++++ Texto para leitura ++++

PLANTANDO UMA ESCOLA VIVA. DIÁLOGOS COM ABELHAS JANDAÍRA, TUBI, JATAÍ E O POVO POTIGUARA

By 10 de abril de 2025abril 17th, 2025No Comments

Foto: Cristine Takuá

 

******Poéticas da resistência******

De que vale aprender a gramática das línguas se não se conhece os mistérios da natureza”
Romildo Potiguara

 

Caminhando por terras Potiguara no início de fevereiro, pude sentir o pulsar da beleza que existe no universo do resistir para existir.

É muito incrível a força que desabrocha de quem quer despertar, acordar uma memória, assim como sentimos e vivenciamos junto aos Potiguara que vêm num processo muito animado praticando a sua língua de origem Tupi, quando muitos relatavam que, entre eles, esse saber não estava mais vivo. Nos cantos, nos estudos e no sonho de alguns jovens Potiguara, a língua vem a cada dia mais e mais sendo acordada. E através desse sonho, o coordenador da Escola Viva Guarani trouxe a poética de resistência da língua Guarani que também tem origem na língua Tupi. Lá fomos com ele, no projeto pensado pela Associação Selvagem, as Escolas Vivas e os pesquisadores apoiados pelo Instituto Serrapilheira, sentir e participar desse emocionante intercâmbio.

“Plantando uma Escola Viva” foi o nome do projeto que elaboramos para tecer juntos essa resistência de forma mais fortalecida. Por lá, caminhamos entre abelhas, cajus, jacas, comemos tapioca e muito peixe. Encontramos alguns sabedores e sabedoras que nos contaram histórias antigas e celebraram com belas cantigas nosso encontro.

++++ Dados fornecidos ++++

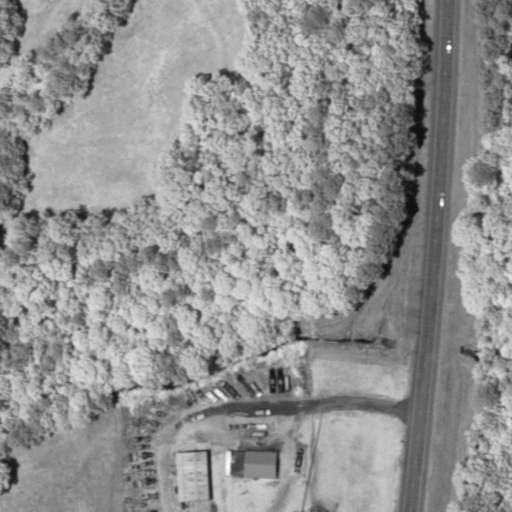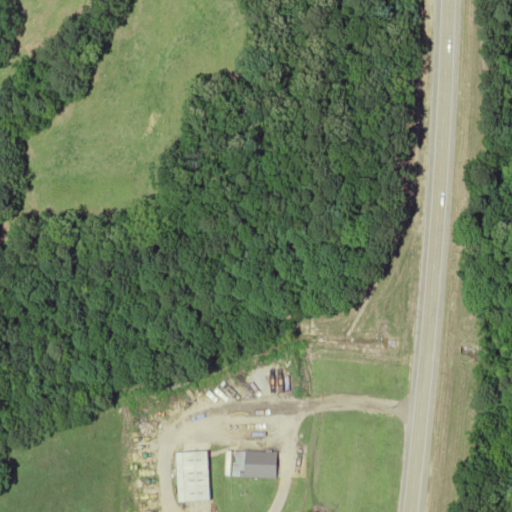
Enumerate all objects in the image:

++++

Tarefa proposta —
Com base no texto sobre o povo Potiguara, responda às perguntas abaixo e marque cada resposta com a mesma letra.
(a) Em que época do ano foi feita a caminhada por terras Potiguara?
(b) De que língua é originária a língua que os Potiguara vêm praticando?
(c) Que alimentos o grupo comeu durante o encontro?

Resposta —
(a) A caminhada foi feita no início de fevereiro.
(b) A língua que os Potiguara vêm praticando é de origem Tupi.
(c) O grupo comeu tapioca e muito peixe.